Es ist das Jahr 2018 und Du willst deine Eltern schocken? Sei rechts. Wer sich früher vom so genannten Mainstream absetzen wollte, schloss sich einer (linken) Subkultur an. Doch diese scheinen immer mehr zu verschwinden und was bleibt da noch an Provokation in Sachen Pop: Populismus.
Wie sehr und ob überhaupt Popmusik zu Populismus führen kann, zeigt eine 2018 heftig geführte Debatte in Großbritannien und die hierzulande vielleicht überraschende Frage: Ist Britpop Schuld am Brexit?
Don’t Look Back In Anger
Ein Thema, das 2018 immer wieder aufkochte und auch am Ende des Jahres ungelöst ist, ist der Brexit: In Großbritannien, einem Land, das derzeit gespaltener als je erscheint, wird auch die Frage diskutiert, ob ein musikalisches Phänomen den Weg dazu geebnet hat, nationalistischer zu denken.
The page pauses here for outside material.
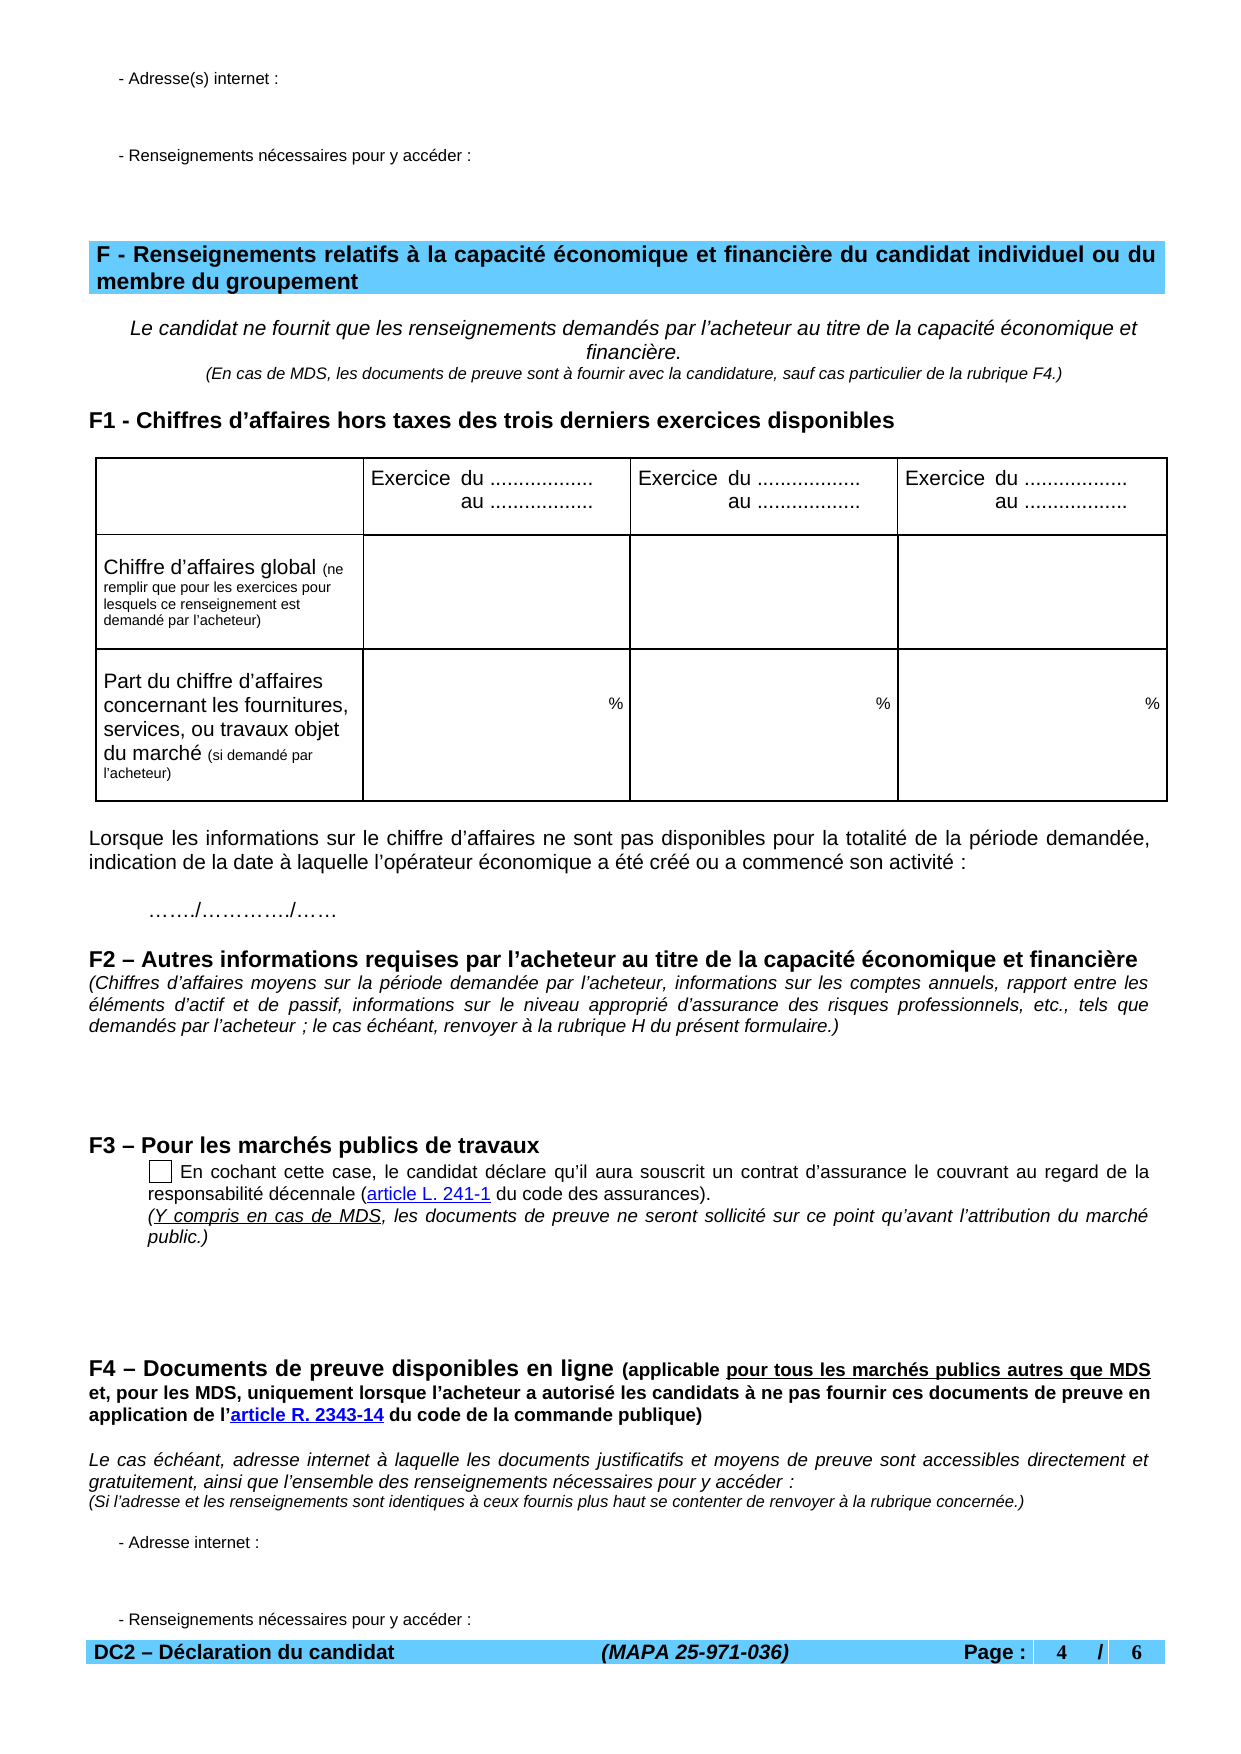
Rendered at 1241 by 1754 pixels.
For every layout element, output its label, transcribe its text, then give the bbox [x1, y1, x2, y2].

In vielen Medien wie zum Beispiel dem Guardian, diversen Musik-Blogs oder von Poptheoretikern wie Jon Savage, wird die These vertreten, der Britpop sei mitschuldig am Brexit. Die Vorgaukelung einer heilen nostalgischen englischen Welt, die nostalgische Rückbesinnung auf Bands wie The Kinks, The Beatles, The Rolling Stone und die Rückkehr der Macho-Kultur und Pub-Idealisierung führten zu einem Hedonismus und Patriotismus im Land, der als „Cool Britannia“ gefeiert wurde. Bands wie Blur und Oasis ließen sich von Politikern wie Tony Blair vereinnahmen, man war nicht nur musikalisch wieder wer, man wollte es auch dem Rest Europas selbstherrlich zeigen. Damon Albarn und Noel Gallagher wachten schnell aus diesem Rausch auf, die Katerstimmung nach dem Ende des Britpophypes blieb hingegen lange in der Luft hängen wie abgestandener Bierdunst im Pub.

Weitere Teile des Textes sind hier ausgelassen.